There is a permanence to the current North Korean situation that many underestimate. [https://geopoliticalfutures.com/forecasts/envisioning-2040-2/] South Korea has far more important matters, such as its own massive economy, to worry about. [https://geopoliticalfutures.com/signs-of-political-instability-in-south-korea/] North Korea must avoid a preemptive strike on its nuclear facilities, since its conventional military options would be unsustainable. The major partners understand North Korea well enough to endure its assertions of power and aggression without panicking. The regime appears resilient and in control. The result is a formula for stalemate… a stalemate of the indifferent.
But the cost of this stalemate is the blackness of the North Korean night. The cost of maintaining the regime is a dramatic lack of economic development. What wealth that exists is diverted to maintaining the bluff, which in turn requires a delicate internal balance that demands not only massive repression but also, above all, isolation.
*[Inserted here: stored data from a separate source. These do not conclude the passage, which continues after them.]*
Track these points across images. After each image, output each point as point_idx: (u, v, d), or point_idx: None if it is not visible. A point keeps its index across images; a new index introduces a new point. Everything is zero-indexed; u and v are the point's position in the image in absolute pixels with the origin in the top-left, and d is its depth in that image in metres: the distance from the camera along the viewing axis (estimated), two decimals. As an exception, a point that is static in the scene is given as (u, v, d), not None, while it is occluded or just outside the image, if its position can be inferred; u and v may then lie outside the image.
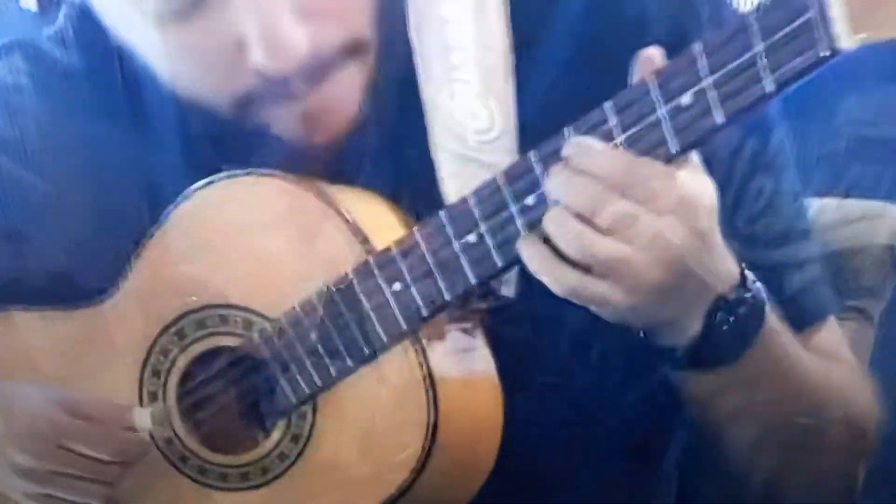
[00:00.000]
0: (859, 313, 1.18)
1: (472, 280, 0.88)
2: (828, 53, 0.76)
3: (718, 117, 0.79)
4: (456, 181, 0.92)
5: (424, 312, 0.90)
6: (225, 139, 0.96)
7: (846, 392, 0.99)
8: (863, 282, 1.18)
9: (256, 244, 0.95)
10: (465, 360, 0.93)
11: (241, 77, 0.91)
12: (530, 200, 0.85)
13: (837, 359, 1.01)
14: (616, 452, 1.02)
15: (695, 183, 0.84)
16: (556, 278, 0.85)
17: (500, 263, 0.87)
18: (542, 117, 0.87)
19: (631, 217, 0.82)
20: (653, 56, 0.81)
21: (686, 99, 0.79)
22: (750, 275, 0.90)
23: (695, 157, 0.84)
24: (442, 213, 0.88)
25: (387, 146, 0.96)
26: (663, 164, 0.82)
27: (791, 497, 0.98)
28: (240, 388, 0.98)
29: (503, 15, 0.94)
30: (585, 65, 0.92)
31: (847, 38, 0.75)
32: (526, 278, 0.88)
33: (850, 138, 1.64)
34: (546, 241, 0.85)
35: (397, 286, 0.90)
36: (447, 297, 0.89)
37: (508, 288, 0.92)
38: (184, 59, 0.92)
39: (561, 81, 0.92)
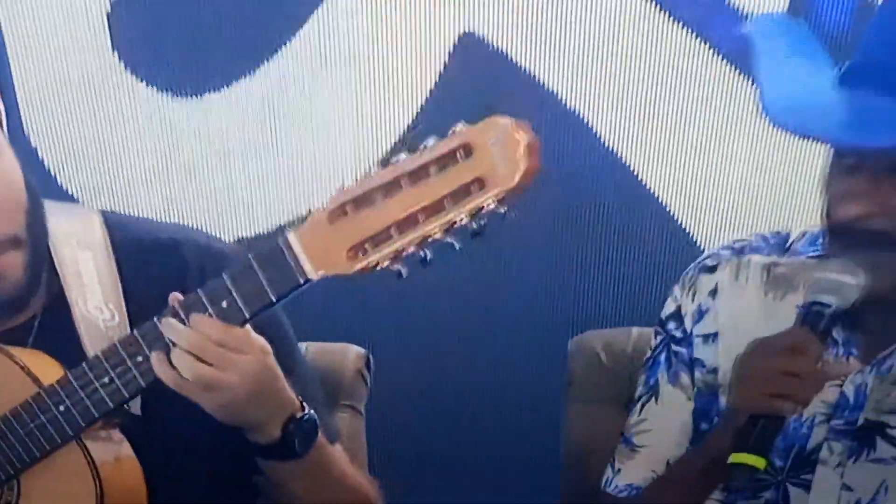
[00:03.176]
0: (352, 409, 1.73)
1: (110, 404, 1.32)
2: (306, 280, 1.22)
3: (247, 313, 1.26)
4: (95, 349, 1.36)
5: (83, 423, 1.34)
6: None
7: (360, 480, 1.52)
8: (346, 391, 1.73)
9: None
10: (115, 451, 1.38)
11: None
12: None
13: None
14: None
15: (259, 341, 1.32)
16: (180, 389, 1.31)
17: (126, 395, 1.32)
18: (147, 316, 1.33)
19: (223, 356, 1.29)
20: (177, 296, 1.29)
21: (224, 304, 1.25)
22: (305, 405, 1.39)
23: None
24: (84, 364, 1.32)
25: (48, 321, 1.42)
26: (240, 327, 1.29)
27: None
28: (-33, 471, 1.42)
29: (111, 258, 1.43)
30: None
31: (312, 273, 1.22)
32: (147, 403, 1.34)
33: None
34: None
35: (62, 407, 1.33)
36: (96, 414, 1.33)
37: (136, 408, 1.36)
38: None
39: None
Contact with the rest of the world would be destabilizing, and so North Korea must limit that contact, resulting in cultural as well as physical darkness. And the night will not pass quickly. The dark night is what makes North Korea possible. It allows the bluff to go on and with it the regime.
As ever, for the rest of the world Korea—now North Korea—is a place used strategically to block the ambitions of others. Few want anything from it other than for it to continue to buffer greater powers. And even if fulfilling this purpose requires North Korean leadership to occasionally seem frightening by appearing irrational, those who watch North Korea know that its frightening aspect is tightly controlled by a calculating regime.